The Court’s decision leaves the president with two options if he wishes to bring the detainees to trial: He can use the “regularly constituted” system of military courts-martial or he can seek congressional approval for reconstituted military commissions whose rules are in substantial conformity with the requirements of the UCMJ and the Geneva Conventions. Within hours of the Court’s ruling, congressional defenders of the administration were vowing to enact a law that would authorize the commissions. But before our lawmakers go down that path, they would do well to ask why the government cannot use the system of military justice which Congress has already put in place for conducting military trials — a system that has served us well for decades and enjoys the confidence of the American people. As Justice Kennedy wrote in his concurring opinion, “The Constitution is best preserved by reliance on standards tested over time and insulated from the pressures of the moment.”

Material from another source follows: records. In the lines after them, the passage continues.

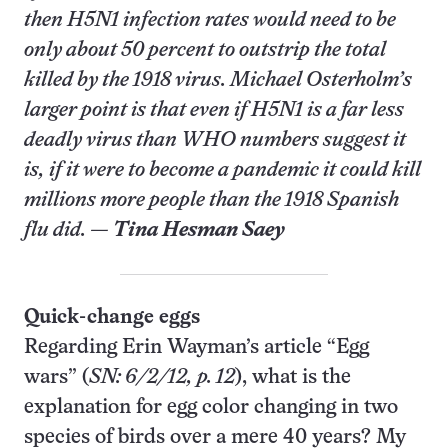
then H5N1 infection rates would need to be
only about 50 percent to outstrip the total
killed by the 1918 virus. Michael Osterholm’s
larger point is that even if H5N1 is a far less
deadly virus than WHO numbers suggest it
is, if it were to become a pandemic it could kill
millions more people than the 1918 Spanish
flu did. —
Tina Hesman Saey
Quick-change eggs
Regarding Erin Wayman’s article “Egg
wars” (
SN: 6/2/12, p. 12
), what is the
explanation for egg color changing in two
species of birds over a mere 40 years? My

But whatever the outcome of the congressional debates that are to come, the Court has fundamentally altered the landscape. It has reminded us and the people of the world that America remains a nation of laws. And it has reaffirmed the role of our system of checks and balances in preserving those laws by ensuring that no branch of government accumulates too much power. As Justice O’Connor wrote in 2004, “Whatever power the United States Constitution envisions for the Executive in its exchanges with other nations or with enemy organizations in times of conflict, it most assuredly envisions a role for all three branches when individual liberties are at stake.”